L’imperfection et la vulnérabilité sont pourtant humaines. Et je trouve que les personnes handicapées ont des choses à nous apprendre là-dessus. Si on ne s’y intéresse pas, on ne peut pas normaliser la douleur, la lenteur ou même l’alternative. Parce que ce n’est pas forcément négatif d’être handicapé. Ce n’est pas forcément moins.
Être aveugle, c’est voir autrement. Ce n’est pas supprimer le mot voir de son vocabulaire.
Merci Sylvie Duchateau de m’avoir enseigné ça.
Quel design souhaitons-nous défendre ?
Tout ce que j’ai écrit plus haut finit dans nos produits et nos services. Donc je vous pose la question : quel genre de design souhaitez-vous défendre ?
Faire du design un acte de rébellion
Votre travail peut et doit être un acte de rébellion contre le mauvais design.
Le livre “Ruined by design” de Mike Monteiro est l’un des premiers que j’ai lus quand je me suis formée. Il a sans doute beaucoup nourri mon côté designer rebelle.
Pour tempérer ça, j’ai consulté un livre un peu moins clivant, le Larousse, qui définit le design comme une discipline visant à l'harmonisation de l'environnement humain. Ça pourrait sembler vague, alors je me suis mise en quête d’un exemple de design harmonisant.
Le banc de la paix
Je suis tombée dessus à Oslo, en Norvège. Il s’agit du banc de la paix que Nelson Mandela décrivait comme la meilleure arme pour la paix.
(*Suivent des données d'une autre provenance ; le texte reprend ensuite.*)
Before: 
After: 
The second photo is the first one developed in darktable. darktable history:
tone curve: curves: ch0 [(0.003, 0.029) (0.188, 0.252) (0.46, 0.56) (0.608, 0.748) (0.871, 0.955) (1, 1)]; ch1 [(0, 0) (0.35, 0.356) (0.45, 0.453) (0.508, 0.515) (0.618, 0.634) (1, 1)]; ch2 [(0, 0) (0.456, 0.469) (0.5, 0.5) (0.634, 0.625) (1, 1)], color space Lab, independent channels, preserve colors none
C’est un demi-cercle en aluminium qui fait qu'on ne peut pas s'asseoir dessus sans glisser vers la personne qui nous accompagne. Une arme qui permet juste de s'asseoir et de discuter.
Amis designers, je vous laisse en créer une version digitale, et accessible bien entendu.
Changer la fin de l’histoire
Le design peut donc être un levier pour transformer nos systèmes, même à petite échelle.
Et j’aimerais terminer avec les mots de CS Lewis qui écrivait :
Vous ne pouvez pas revenir en arrière et changer le début. Mais vous pouvez partir de là où vous êtes et changer la fin.
L’accessibilité n’est qu’une des nombreuses luttes pour un monde plus juste. À nous de changer la fin de l’histoire.
La carte de déconstruction du design validiste

La carte se divise en quatre sections principales :
- Manifestations du design validiste : l'ignorance encourage l'inconfort et l’inaccessibilité. Le jugement et l'ignorance se renforcent.
- Systèmes et idéologies : Le capitalisme, le perfectionnisme, le productivisme et le validisme s’encouragent mutuellement.
- Espaces d’application : Le capitalisme influence l’art et le design. L’art et le design se complètent, mais ne sont pas la même chose. Le design et la communauté se renforcent mutuellement.
- Leviers de transformation anti-validistes :
- Méthodes : Faire de la recherche inclusive, renverser ses schémas mentaux avec le design fiction, lier les gens, outils et process avec l'AccessibilityOps.
- Stratégies collectives : Déconstruire les idées reçues, encourager l'effort, doser ses efforts.
- Postures individuelles : Viser l'amélioration plutôt que la perfection, poser plus de questions, accepter les réponses provisoires, sortir de sa chambre d'écho.
Ces leviers déconstruisent l’inaccessibilité et l’ignorance, en renforçant le design et la communauté.